You are welcome. Thats what this forum is for.

:smt1099


----------



## DevilsJohnson (Oct 21, 2007)

That is a nice site, I will have to give that one a really good look through..Thanks TOF!. Those Duty Tested Sigs are a really good deal just about anywhere I've seen them.:smt023


----------



## sigshooter (Jan 12, 2008)

www.aimsurplus.com and www.cdnninvestments.com (download the online catalog) have pretty good prices on used p225/p6 pistols right now.


----------



## hawcer (Feb 22, 2008)

You can look here also:

http://www.centerfiresystems.com/index.asp?PageAction=VIEWPROD&ProdID=1225


----------



## babs (Nov 30, 2007)

DrPreacher said:


> I have read that there are sights that offer "used" sigs for sale....police trade in, german trades, etc.
> 
> If you have a sight that I could look at please pm or post it for me. I would love a sig, but have limited funds like most of us.
> 
> ...


Actually if you're also looking for more recent used Sigs such as 226's, 229's or 220's, you can also go with a CPO gun (Cert. Pre-Owned) that came back from the factory and comes with some warranty I think from Sig Arms. Can save big dinero verses the price of a new pistol.. I think they have different "grades" also, such as Grade 1 which I think is pretty-near-darn-good condition. :mrgreen: Wouldn't mind one of those myself in any of the larger popular calibers.. Well, 9mm or .45 acp.


----------



## Roshi (Feb 11, 2008)

*Gander Mountain*

Gander Mountains in Texas have the P6/225 on clearance for $ 316. If there is a gander near you maybe you can have them locate one for you.


----------



## jjcool (Jan 28, 2008)

I was considering getting a certified pre owned Sig. I calle4d Sig and asked about the warranty. On new handguns, except the Mosquito, there is a limited lifetime warranty. On CPO and the Mosquito, there is only a 1 year warranty. Keep that in mind when considering new vs. pre owned.


----------



## siggar (Mar 15, 2008)

*Gander Mt certified Sigs*

I just purchased two factory certified sigs from Gander Mt. for $529 and $550.
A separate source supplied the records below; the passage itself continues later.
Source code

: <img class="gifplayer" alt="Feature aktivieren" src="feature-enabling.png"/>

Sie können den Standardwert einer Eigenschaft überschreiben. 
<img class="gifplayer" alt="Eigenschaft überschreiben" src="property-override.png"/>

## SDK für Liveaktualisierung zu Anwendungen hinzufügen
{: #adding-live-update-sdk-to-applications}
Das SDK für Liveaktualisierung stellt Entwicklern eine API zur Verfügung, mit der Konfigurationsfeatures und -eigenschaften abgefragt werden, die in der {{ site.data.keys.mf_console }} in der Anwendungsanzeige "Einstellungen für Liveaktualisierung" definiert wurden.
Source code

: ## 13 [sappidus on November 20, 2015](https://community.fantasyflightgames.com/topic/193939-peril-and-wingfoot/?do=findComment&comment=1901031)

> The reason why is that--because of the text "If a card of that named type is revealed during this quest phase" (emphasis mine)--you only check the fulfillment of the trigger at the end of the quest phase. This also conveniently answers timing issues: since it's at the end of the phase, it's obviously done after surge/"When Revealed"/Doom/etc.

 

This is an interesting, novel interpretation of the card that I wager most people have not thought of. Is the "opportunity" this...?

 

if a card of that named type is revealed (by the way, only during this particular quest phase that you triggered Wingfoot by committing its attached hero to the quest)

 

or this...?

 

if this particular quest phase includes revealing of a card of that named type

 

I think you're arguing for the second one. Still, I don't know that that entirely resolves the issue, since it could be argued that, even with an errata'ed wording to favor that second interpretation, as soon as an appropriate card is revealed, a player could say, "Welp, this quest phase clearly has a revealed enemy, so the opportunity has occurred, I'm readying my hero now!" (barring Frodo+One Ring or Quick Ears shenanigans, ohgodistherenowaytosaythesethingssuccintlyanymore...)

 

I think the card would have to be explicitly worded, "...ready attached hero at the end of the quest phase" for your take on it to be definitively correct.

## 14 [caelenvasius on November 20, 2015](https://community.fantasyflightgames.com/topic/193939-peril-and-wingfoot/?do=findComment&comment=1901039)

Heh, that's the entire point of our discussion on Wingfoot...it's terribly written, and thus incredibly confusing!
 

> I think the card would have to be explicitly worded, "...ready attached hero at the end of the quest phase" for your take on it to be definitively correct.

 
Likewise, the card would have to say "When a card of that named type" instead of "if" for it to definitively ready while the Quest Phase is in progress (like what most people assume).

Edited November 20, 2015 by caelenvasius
In my opinion, none of the other handguns felt as good in my hand as these two.

Waiting to get my hands on a 250 for concealed carry


----------



## siggar (Mar 15, 2008)

*Re the one year*

If they offered lifetime on the factory certified ones, they would sell less new ones.


----------



## ander254 (Mar 13, 2008)

which models did you get?


----------



## tschmittel (Jun 26, 2007)

I think budsgunshop.com has some used or CPO's at a good price. :smt023


----------



## ander254 (Mar 13, 2008)

i wouldnt mind getting a .357sig but the bullets are too expensive to shoot


----------



## twodogs (Oct 15, 2007)

I just picked up my first sig - P6 - from jgsales. The gun is in decent shape overall - very minor surface rust which cleaned up without issue, and definite holster wear. I paid the extra cash for the "hand select" option that they offer, and I don't think that it was worth it. Based on pics that I have seen elsewhere of used LE P6, the gun was in worse shape that I imagined. Some photos that were posted on other sites from show LE guns coming that look like they are practically new. I assumed that the "hand select" option would provide a nicer gun... I know that it is the luck of the draw buying like that, and the true test will be how it shoots. Ultimately, I really don't care how it looks if it shoots well & is reliable. It was the best I could do at this time... For those thinking of this option, I will post a few pics when I get a chance & let you know how it shoots.


----------